La comédie musicale The Last Man au Southwark Playhouse Elephant – critique

The Last Man est une comédie musicale solo de deux heures, riche en ballades, sur le confinement. Il n’y a essentiellement aucun point de l’intrigue à part le fait que le survivant manque lentement de fournitures et de santé mentale, et une très légère tournure à la fin que je ne gâcherai pas mais que vous aurez tout le temps de deviner alors que votre esprit s’interroge doucement pendant la dixième ballade de puissance.

L’ensemble de Shankho Chaudhuri ressemble beaucoup à ce que vous pourriez imaginer un bunker fermé : une pile de boîtes, une pile de nouilles en pot et un tas de plantes dont la progression augmente et diminue tout au long.

Le point de différence, désespérément nécessaire avec un seul plateau et un seul interprète, réside dans une poignée d’écrans dans les coulisses, destinés à diffuser les vidéos du survivant alors qu’il documente la vie en confinement sur son téléphone pour un public futur, et probablement à fournir plus de mouvement sur scène. Sauf que la diffusion se fige toutes les dix secondes environ, ce qui annule leur objectif et est tout simplement incroyablement ennuyeuse.

Comme toujours, Southwark a fourni un groupe live, ce qui est souvent une grâce salvatrice. Mais si les musiciens sont plus que compétents, la partition est si fade qu’il aurait tout aussi bien pu s’agir d’un enregistrement.

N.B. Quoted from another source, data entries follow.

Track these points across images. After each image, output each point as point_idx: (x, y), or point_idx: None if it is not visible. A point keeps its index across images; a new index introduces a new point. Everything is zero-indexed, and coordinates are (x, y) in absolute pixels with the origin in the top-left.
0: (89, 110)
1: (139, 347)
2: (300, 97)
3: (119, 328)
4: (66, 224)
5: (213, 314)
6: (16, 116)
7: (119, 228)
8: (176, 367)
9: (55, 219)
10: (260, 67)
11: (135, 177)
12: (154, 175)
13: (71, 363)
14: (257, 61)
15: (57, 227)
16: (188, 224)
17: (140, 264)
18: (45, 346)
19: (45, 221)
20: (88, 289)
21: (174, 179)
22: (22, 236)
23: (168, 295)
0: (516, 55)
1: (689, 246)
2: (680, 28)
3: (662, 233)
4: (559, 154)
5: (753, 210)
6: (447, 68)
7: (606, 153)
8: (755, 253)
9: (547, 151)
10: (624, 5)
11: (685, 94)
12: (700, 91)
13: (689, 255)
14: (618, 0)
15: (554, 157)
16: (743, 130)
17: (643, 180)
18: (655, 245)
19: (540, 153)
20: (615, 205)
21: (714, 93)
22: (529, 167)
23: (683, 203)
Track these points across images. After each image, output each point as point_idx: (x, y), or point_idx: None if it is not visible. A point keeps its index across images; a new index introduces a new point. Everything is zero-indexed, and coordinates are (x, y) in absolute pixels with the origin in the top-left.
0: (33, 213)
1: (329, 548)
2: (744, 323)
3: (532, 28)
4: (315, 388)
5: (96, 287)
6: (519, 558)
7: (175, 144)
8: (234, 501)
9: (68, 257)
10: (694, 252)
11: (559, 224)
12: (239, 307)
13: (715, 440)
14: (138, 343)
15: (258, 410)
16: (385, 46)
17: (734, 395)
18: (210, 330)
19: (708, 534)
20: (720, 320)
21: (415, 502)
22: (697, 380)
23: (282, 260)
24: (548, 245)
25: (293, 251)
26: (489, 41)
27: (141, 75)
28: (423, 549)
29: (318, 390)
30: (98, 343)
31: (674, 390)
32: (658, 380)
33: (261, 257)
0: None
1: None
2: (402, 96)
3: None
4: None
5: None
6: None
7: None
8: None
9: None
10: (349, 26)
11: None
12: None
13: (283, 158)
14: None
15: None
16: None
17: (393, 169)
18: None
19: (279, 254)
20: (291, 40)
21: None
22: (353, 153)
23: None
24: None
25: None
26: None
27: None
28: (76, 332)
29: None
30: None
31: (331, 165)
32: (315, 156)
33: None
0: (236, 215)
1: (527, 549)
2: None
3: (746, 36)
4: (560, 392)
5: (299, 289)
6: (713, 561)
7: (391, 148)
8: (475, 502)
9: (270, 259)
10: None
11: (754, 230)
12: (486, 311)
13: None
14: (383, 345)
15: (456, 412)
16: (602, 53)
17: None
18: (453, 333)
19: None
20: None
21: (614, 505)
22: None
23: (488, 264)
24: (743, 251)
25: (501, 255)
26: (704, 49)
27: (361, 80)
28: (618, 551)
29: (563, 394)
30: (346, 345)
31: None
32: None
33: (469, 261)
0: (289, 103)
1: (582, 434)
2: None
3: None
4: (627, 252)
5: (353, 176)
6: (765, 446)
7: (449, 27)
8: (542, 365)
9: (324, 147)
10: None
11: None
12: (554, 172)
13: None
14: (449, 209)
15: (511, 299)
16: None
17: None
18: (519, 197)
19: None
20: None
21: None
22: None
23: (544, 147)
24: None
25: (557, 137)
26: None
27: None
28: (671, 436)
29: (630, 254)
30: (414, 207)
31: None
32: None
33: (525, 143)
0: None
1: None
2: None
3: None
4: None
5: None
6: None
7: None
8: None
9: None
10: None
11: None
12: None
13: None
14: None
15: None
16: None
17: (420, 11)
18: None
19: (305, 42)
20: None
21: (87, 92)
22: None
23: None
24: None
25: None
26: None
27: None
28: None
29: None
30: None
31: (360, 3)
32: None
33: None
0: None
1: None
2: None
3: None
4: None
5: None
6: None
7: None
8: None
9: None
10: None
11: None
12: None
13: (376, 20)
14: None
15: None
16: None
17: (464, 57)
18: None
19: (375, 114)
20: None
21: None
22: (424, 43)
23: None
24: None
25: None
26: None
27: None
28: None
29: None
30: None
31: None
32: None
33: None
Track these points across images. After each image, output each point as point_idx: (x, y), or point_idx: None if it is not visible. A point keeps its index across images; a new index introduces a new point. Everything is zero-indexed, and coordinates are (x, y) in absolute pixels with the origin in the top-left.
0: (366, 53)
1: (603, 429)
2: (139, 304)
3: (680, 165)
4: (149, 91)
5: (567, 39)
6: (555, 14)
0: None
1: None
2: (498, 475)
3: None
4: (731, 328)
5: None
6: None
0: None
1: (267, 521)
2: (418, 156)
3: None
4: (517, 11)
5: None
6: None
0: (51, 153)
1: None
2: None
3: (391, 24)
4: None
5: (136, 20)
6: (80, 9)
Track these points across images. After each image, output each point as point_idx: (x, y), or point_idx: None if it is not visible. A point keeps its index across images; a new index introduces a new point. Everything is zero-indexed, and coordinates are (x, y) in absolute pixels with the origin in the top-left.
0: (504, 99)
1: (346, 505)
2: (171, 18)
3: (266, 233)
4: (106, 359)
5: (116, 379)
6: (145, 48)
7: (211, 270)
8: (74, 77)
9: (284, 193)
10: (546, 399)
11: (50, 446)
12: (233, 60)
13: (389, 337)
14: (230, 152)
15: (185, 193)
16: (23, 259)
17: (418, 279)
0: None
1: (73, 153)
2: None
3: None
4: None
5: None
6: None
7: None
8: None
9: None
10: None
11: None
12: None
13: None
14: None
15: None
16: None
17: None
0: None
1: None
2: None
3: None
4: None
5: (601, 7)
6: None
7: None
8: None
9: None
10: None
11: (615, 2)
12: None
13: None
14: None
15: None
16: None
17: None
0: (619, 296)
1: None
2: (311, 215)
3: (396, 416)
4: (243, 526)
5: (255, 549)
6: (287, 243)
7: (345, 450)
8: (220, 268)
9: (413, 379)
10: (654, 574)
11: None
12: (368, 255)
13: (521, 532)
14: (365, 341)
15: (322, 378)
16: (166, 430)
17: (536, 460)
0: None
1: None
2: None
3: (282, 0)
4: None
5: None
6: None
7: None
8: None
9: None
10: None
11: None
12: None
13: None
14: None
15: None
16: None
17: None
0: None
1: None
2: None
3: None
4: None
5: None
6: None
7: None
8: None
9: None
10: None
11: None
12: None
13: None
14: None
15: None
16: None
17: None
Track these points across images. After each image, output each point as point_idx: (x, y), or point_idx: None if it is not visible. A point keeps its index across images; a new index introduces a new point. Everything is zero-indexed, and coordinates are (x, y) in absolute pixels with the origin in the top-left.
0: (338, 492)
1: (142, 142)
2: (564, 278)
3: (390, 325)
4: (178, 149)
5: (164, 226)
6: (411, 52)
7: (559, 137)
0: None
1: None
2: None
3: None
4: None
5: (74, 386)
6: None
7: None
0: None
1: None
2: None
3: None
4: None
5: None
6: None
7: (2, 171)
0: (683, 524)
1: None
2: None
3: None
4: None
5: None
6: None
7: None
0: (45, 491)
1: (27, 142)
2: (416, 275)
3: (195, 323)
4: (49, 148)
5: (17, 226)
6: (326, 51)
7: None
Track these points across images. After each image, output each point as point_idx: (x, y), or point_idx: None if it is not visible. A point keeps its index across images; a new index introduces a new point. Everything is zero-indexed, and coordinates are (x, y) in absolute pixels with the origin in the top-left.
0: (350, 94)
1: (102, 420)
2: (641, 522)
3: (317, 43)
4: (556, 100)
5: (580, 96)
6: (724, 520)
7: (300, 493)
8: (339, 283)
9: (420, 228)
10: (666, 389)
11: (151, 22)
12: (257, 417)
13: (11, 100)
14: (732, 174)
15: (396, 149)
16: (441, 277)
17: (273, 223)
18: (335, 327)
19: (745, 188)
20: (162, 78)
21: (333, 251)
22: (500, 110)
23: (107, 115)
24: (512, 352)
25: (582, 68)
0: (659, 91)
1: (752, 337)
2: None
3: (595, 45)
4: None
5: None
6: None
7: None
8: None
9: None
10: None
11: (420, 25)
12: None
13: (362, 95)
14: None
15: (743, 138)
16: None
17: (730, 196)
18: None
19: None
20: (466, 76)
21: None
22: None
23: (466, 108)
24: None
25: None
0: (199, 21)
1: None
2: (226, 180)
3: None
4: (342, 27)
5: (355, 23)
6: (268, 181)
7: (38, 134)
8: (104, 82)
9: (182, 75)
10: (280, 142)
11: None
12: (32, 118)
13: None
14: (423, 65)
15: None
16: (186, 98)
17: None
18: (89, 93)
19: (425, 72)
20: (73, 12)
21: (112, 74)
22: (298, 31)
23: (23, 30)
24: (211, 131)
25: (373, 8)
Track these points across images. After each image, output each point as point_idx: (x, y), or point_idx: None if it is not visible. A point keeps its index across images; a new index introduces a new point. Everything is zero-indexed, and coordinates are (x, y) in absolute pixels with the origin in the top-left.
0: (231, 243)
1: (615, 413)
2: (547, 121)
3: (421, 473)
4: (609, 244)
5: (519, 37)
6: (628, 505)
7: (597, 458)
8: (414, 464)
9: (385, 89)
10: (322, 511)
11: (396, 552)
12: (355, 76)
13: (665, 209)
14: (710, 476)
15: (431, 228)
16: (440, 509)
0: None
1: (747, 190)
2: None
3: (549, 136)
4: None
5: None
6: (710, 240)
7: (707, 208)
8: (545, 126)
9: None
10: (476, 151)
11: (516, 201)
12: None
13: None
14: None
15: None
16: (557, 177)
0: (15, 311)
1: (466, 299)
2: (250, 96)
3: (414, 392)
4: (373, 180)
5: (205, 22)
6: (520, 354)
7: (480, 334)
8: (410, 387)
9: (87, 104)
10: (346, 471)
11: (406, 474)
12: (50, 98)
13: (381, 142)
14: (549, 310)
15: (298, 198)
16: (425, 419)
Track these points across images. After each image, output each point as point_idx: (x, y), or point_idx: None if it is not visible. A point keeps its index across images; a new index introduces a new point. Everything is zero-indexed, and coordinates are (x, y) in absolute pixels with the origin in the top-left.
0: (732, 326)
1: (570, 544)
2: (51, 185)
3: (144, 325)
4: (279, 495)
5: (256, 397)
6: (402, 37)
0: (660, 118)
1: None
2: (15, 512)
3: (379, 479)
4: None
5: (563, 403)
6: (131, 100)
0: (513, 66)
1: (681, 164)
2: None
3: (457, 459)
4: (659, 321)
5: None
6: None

Le seul élément rédempteur de la pièce est Lex Lee, le survivant lui-même. Probablement parce que la partie est si intense, il y a deux pistes potentielles qui s’échangeront régulièrement tout au long de la course. Pour cette performance, nous avons Lee, et c’est une centrale électrique. Il ne doit pas être facile de réaliser une comédie musicale solo de deux heures sans intrigue ; en plus d’avoir une gamme vocale fantastique, Lee fait de son mieux pour injecter une gamme émotionnelle et des moments de légèreté dans l’histoire. Malheureusement, même une performance fantastique ne peut pas racheter une pièce sans contenu.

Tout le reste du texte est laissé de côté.